• [Work request]:
An exact reproduction of every record is required.

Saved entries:
--- START ---

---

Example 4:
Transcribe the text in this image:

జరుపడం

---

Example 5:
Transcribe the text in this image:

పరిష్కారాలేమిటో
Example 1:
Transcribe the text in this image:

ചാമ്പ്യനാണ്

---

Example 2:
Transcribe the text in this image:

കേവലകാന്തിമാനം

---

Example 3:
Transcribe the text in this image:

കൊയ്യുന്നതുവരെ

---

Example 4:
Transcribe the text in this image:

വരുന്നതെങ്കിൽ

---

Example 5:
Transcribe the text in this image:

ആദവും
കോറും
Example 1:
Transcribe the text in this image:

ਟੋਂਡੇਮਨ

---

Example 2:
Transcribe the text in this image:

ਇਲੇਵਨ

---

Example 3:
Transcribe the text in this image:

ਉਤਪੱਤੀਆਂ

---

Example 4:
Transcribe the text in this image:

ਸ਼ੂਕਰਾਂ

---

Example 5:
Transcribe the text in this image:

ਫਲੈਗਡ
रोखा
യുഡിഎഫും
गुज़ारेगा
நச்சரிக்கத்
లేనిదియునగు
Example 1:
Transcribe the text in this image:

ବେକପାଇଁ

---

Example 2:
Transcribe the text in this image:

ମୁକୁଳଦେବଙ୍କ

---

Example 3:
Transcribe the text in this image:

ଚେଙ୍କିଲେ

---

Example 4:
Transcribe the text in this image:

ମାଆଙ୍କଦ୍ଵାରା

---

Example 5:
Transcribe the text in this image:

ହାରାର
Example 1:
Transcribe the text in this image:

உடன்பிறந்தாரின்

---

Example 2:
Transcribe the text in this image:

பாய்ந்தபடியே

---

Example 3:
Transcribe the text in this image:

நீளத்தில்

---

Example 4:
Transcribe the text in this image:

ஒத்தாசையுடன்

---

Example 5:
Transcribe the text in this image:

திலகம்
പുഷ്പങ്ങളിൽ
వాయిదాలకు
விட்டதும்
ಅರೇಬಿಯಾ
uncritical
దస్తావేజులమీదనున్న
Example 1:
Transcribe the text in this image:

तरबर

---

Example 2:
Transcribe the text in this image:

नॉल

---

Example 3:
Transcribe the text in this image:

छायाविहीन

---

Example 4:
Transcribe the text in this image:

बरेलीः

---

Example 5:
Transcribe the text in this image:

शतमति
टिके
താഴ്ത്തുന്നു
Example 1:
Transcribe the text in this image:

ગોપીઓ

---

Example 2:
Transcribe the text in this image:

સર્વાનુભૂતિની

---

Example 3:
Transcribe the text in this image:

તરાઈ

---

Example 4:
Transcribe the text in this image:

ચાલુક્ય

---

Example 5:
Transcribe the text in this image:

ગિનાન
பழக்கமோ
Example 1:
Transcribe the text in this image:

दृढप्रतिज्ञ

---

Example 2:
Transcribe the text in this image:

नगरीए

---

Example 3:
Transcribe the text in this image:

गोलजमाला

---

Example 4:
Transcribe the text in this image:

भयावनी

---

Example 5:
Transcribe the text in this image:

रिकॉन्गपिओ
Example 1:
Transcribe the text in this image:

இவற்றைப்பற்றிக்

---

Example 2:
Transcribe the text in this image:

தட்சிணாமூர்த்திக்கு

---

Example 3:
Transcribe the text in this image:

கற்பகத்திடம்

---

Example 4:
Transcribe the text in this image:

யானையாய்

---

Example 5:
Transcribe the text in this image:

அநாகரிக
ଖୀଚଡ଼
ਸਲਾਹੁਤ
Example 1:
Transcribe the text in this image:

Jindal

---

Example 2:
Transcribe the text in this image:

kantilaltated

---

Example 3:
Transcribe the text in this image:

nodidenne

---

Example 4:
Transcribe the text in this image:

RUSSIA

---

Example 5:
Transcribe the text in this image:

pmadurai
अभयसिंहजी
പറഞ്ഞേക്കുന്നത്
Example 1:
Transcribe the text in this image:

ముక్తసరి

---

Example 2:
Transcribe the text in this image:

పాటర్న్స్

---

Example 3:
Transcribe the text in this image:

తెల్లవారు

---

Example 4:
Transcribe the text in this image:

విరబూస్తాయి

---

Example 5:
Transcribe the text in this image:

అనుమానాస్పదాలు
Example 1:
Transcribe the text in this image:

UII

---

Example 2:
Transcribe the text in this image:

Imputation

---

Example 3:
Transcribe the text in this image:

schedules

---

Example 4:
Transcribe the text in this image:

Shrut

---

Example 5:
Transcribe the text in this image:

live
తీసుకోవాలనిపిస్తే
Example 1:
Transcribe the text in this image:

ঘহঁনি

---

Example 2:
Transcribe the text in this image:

--- END ---

• [Solution]:
---

Example 4:
Transcribe the text in this image:

జరుపడం

---

Example 5:
Transcribe the text in this image:

పరిష్కారాలేమిటో
Example 1:
Transcribe the text in this image:

ചാമ്പ്യനാണ്

---

Example 2:
Transcribe the text in this image:

കേവലകാന്തിമാനം

---

Example 3:
Transcribe the text in this image:

കൊയ്യുന്നതുവരെ

---

Example 4:
Transcribe the text in this image:

വരുന്നതെങ്കിൽ

---

Example 5:
Transcribe the text in this image:

ആദവും
കോറും
Example 1:
Transcribe the text in this image:

ਟੋਂਡੇਮਨ

---

Example 2:
Transcribe the text in this image:

ਇਲੇਵਨ

---

Example 3:
Transcribe the text in this image:

ਉਤਪੱਤੀਆਂ

---

Example 4:
Transcribe the text in this image:

ਸ਼ੂਕਰਾਂ

---

Example 5:
Transcribe the text in this image:

ਫਲੈਗਡ
रोखा
യുഡിഎഫും
गुज़ारेगा
நச்சரிக்கத்
లేనిదియునగు
Example 1:
Transcribe the text in this image:

ବେକପାଇଁ

---

Example 2:
Transcribe the text in this image:

ମୁକୁଳଦେବଙ୍କ

---

Example 3:
Transcribe the text in this image:

ଚେଙ୍କିଲେ

---

Example 4:
Transcribe the text in this image:

ମାଆଙ୍କଦ୍ଵାରା

---

Example 5:
Transcribe the text in this image:

ହାରାର
Example 1:
Transcribe the text in this image:

உடன்பிறந்தாரின்

---

Example 2:
Transcribe the text in this image:

பாய்ந்தபடியே

---

Example 3:
Transcribe the text in this image:

நீளத்தில்

---

Example 4:
Transcribe the text in this image:

ஒத்தாசையுடன்

---

Example 5:
Transcribe the text in this image:

திலகம்
പുഷ്പങ്ങളിൽ
వాయిదాలకు
விட்டதும்
ಅರೇಬಿಯಾ
uncritical
దస్తావేజులమీదనున్న
Example 1:
Transcribe the text in this image:

तरबर

---

Example 2:
Transcribe the text in this image:

नॉल

---

Example 3:
Transcribe the text in this image:

छायाविहीन

---

Example 4:
Transcribe the text in this image:

बरेलीः

---

Example 5:
Transcribe the text in this image:

शतमति
टिके
താഴ്ത്തുന്നു
Example 1:
Transcribe the text in this image:

ગોપીઓ

---

Example 2:
Transcribe the text in this image:

સર્વાનુભૂતિની

---

Example 3:
Transcribe the text in this image:

તરાઈ

---

Example 4:
Transcribe the text in this image:

ચાલુક્ય

---

Example 5:
Transcribe the text in this image:

ગિનાન
பழக்கமோ
Example 1:
Transcribe the text in this image:

दृढप्रतिज्ञ

---

Example 2:
Transcribe the text in this image:

नगरीए

---

Example 3:
Transcribe the text in this image:

गोलजमाला

---

Example 4:
Transcribe the text in this image:

भयावनी

---

Example 5:
Transcribe the text in this image:

रिकॉन्गपिओ
Example 1:
Transcribe the text in this image:

இவற்றைப்பற்றிக்

---

Example 2:
Transcribe the text in this image:

தட்சிணாமூர்த்திக்கு

---

Example 3:
Transcribe the text in this image:

கற்பகத்திடம்

---

Example 4:
Transcribe the text in this image:

யானையாய்

---

Example 5:
Transcribe the text in this image:

அநாகரிக
ଖୀଚଡ଼
ਸਲਾਹੁਤ
Example 1:
Transcribe the text in this image:

Jindal

---

Example 2:
Transcribe the text in this image:

kantilaltated

---

Example 3:
Transcribe the text in this image:

nodidenne

---

Example 4:
Transcribe the text in this image:

RUSSIA

---

Example 5:
Transcribe the text in this image:

pmadurai
अभयसिंहजी
പറഞ്ഞേക്കുന്നത്
Example 1:
Transcribe the text in this image:

ముక్తసరి

---

Example 2:
Transcribe the text in this image:

పాటర్న్స్

---

Example 3:
Transcribe the text in this image:

తెల్లవారు

---

Example 4:
Transcribe the text in this image:

విరబూస్తాయి

---

Example 5:
Transcribe the text in this image:

అనుమానాస్పదాలు
Example 1:
Transcribe the text in this image:

UII

---

Example 2:
Transcribe the text in this image:

Imputation

---

Example 3:
Transcribe the text in this image:

schedules

---

Example 4:
Transcribe the text in this image:

Shrut

---

Example 5:
Transcribe the text in this image:

live
తీసుకోవాలనిపిస్తే
Example 1:
Transcribe the text in this image:

ঘহঁনি

---

Example 2:
Transcribe the text in this image:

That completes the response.